My Thoughts About One of My Favorite Places--Northeastern Indiana's Amish Country

Monday, April 15, 2013

Across Cultural Lines: My Friendship with the Amish

Sometimes a new friendship begins when you least expect it.

By the late 1990s I had been visiting Amish Indiana with various friends and relatives for fifteen years.  There were a handful of B&Bs that had become favorites, and I tried to visit at least twice a year, soaking up the local atmosphere and shopping for things for my home.
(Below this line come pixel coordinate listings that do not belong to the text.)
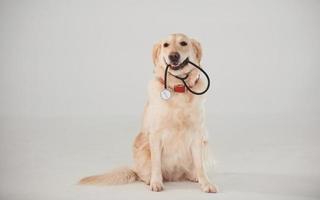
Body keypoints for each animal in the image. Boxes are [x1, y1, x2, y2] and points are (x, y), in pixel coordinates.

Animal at [79, 33, 216, 193]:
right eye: (166, 45)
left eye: (183, 43)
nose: (173, 56)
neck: (178, 87)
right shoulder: (155, 135)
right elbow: (156, 163)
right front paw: (156, 182)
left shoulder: (197, 135)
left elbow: (200, 166)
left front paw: (206, 183)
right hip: (142, 147)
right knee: (142, 173)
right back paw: (149, 179)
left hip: (204, 142)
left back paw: (193, 176)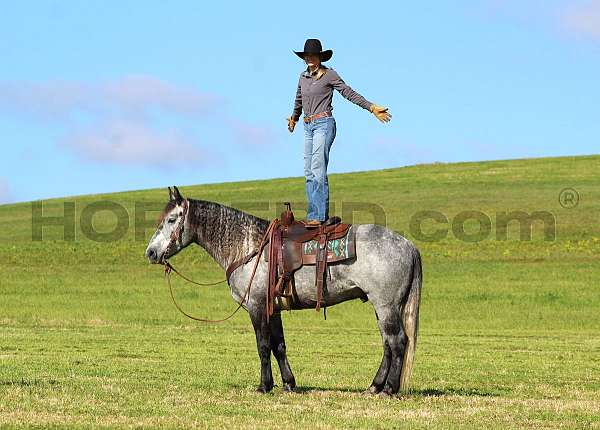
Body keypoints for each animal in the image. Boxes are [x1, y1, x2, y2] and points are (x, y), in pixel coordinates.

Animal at [145, 186, 422, 396]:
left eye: (171, 220)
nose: (151, 253)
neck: (248, 246)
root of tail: (408, 245)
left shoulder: (256, 306)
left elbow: (263, 345)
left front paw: (264, 386)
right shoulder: (273, 309)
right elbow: (279, 346)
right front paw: (289, 383)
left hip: (385, 306)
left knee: (398, 342)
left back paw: (389, 389)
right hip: (383, 307)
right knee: (387, 344)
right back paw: (375, 386)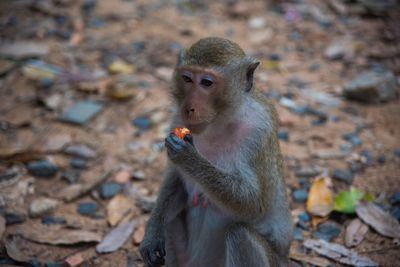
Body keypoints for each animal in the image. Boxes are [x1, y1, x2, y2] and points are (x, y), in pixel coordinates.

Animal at [139, 37, 292, 267]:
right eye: (187, 78)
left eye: (207, 83)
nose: (189, 108)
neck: (219, 123)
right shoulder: (177, 119)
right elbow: (176, 179)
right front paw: (152, 232)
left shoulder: (259, 131)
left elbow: (255, 205)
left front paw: (189, 158)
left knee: (239, 234)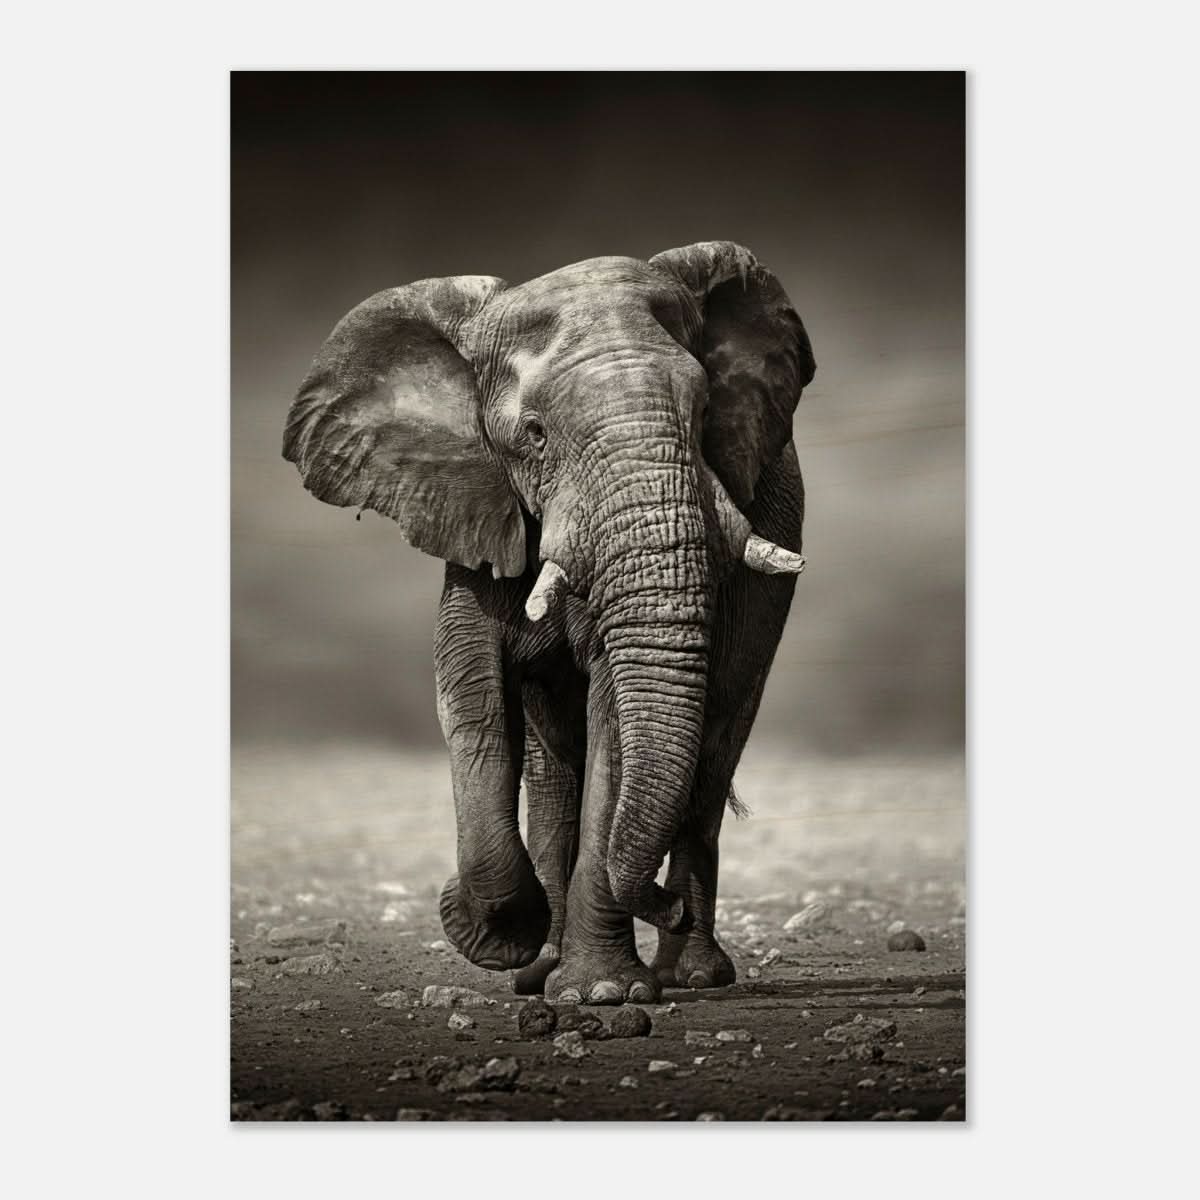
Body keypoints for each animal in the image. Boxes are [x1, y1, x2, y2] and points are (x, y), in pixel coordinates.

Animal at [282, 241, 815, 1005]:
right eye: (533, 436)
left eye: (706, 409)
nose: (662, 904)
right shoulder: (476, 508)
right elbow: (470, 695)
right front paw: (499, 936)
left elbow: (614, 716)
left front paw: (603, 994)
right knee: (553, 770)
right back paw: (542, 970)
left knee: (712, 749)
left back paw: (690, 974)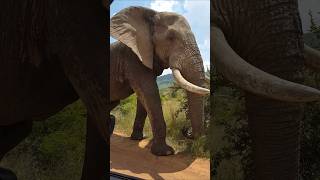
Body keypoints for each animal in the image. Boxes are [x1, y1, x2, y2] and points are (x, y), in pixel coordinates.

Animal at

One summer I brought my 9-year old niece Amy for a visit, along with a friend and her daughter.  Our B&B owner had become friends with her Amish neighbors over the years, and since we were staying over a Sunday (rare for visitors, since nothing is open on Sunday)—she said, “My Amish neighbor sometimes takes my guests for buggy rides after church.  Do you think your niece would like that?” 

So the next afternoon, Glenn (as I now know him) pulled up in his buggy, and we took a ride.  It was wonderful!   A buggy goes just the right speed to see the countryside—fast enough for a constant change in scenery, but slow enough not to miss anything.  I was totally smitten.
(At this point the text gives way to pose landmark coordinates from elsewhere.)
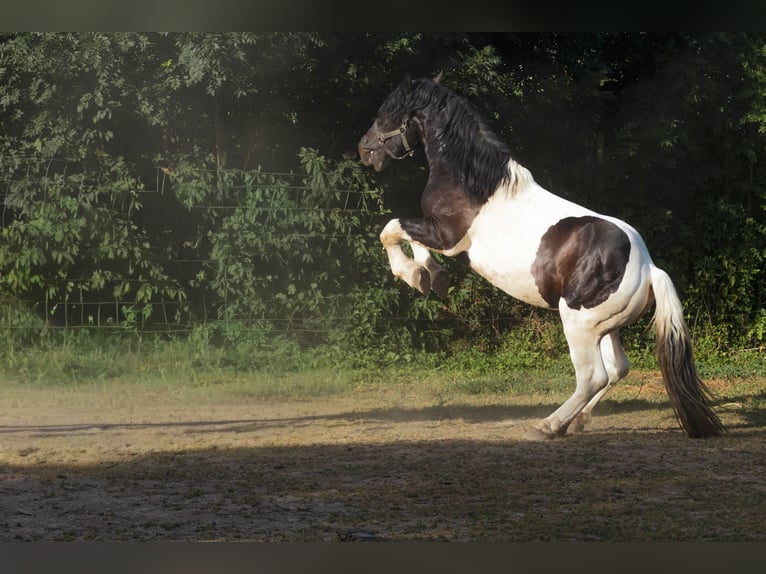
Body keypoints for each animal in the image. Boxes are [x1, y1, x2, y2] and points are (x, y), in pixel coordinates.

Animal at [357, 74, 725, 439]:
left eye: (387, 111)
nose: (364, 149)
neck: (472, 183)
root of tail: (649, 268)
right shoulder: (435, 233)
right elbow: (410, 240)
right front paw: (429, 276)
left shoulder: (444, 236)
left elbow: (391, 228)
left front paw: (412, 273)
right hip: (606, 328)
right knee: (618, 368)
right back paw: (576, 422)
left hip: (579, 323)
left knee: (594, 376)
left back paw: (549, 425)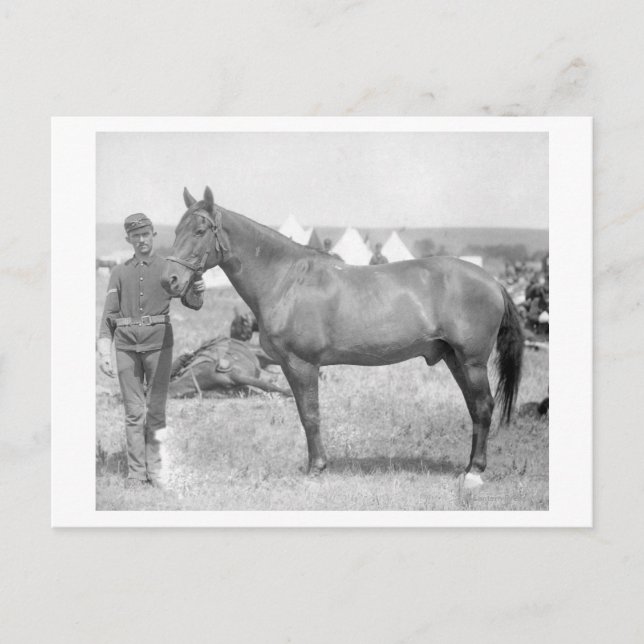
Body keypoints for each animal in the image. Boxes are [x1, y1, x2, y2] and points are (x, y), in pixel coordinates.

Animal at [161, 187, 524, 488]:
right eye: (175, 231)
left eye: (199, 231)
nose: (170, 280)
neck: (286, 280)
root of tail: (492, 281)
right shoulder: (289, 367)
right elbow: (303, 412)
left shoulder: (303, 365)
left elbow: (310, 415)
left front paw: (317, 468)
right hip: (454, 359)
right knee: (474, 408)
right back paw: (468, 467)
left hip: (472, 361)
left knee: (483, 406)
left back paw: (475, 472)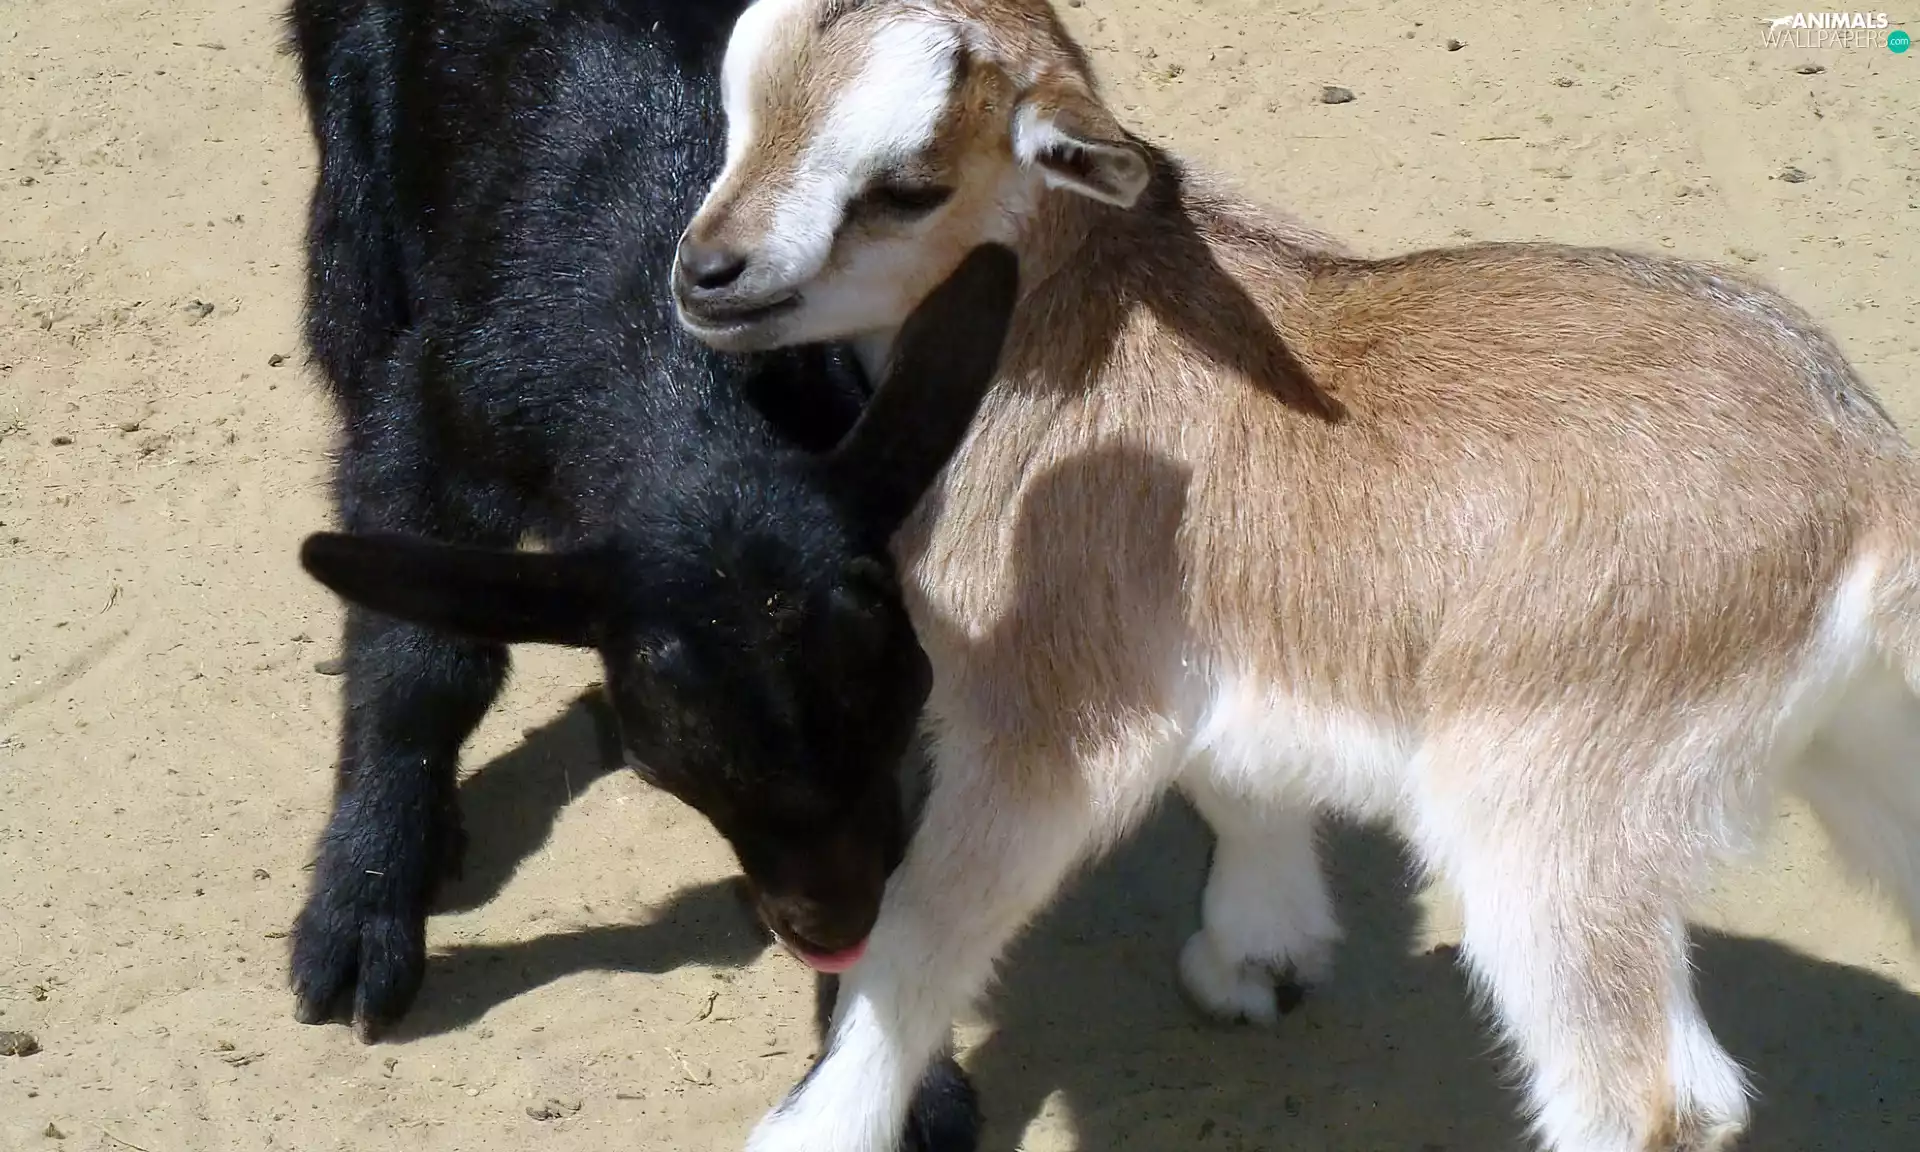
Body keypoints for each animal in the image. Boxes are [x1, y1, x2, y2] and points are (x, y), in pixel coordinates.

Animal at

The next morning we bought a Yoder’s gift certificate (a local department store frequented by the Amish).  We wrote some words of thanks on a card and drove over to deliver it to their farm.  I wasn’t sure what I’d do with it if no one came to the door—but Ruth (as I now know her) came out and, after we explained our errand, said the last thing I expected:  “Would you like to come in and have some lemonade?”

I had read everything I could find on the Amish during those early years, and I didn’t see this one coming.  They do business with “the English” (as they call us), but socializing with us—that isn’t so common.

Before long, my niece Amy had disappeared with Ruth’s children, not to be seen for the rest of the morning.  Amy fed livestock, hauled firewood on a wagon, and just generally had more fun than a girl from suburban Los Angeles could imagine.  When she came back with cow manure on her shoes, and Ruth had to hose it off, Amy said, “Cow manure!  I can’t wait to tell the kids at school!”

That was about fifteen years ago...  Ruth’s eight children, who all lived at home then, are mostly married now.  I’ve been to two of their family’s weddings, and six of them have been to mine.  I know their extended family and some of their friends, and they have met some of mine as well.  We have shared laughter and sorrow, and always, lots of good food! 

I still don’t know what they saw in me, or why they allowed me into their world.  But I have learned that friendship is friendship, across cultural lines—and this friendship is a “keeper.”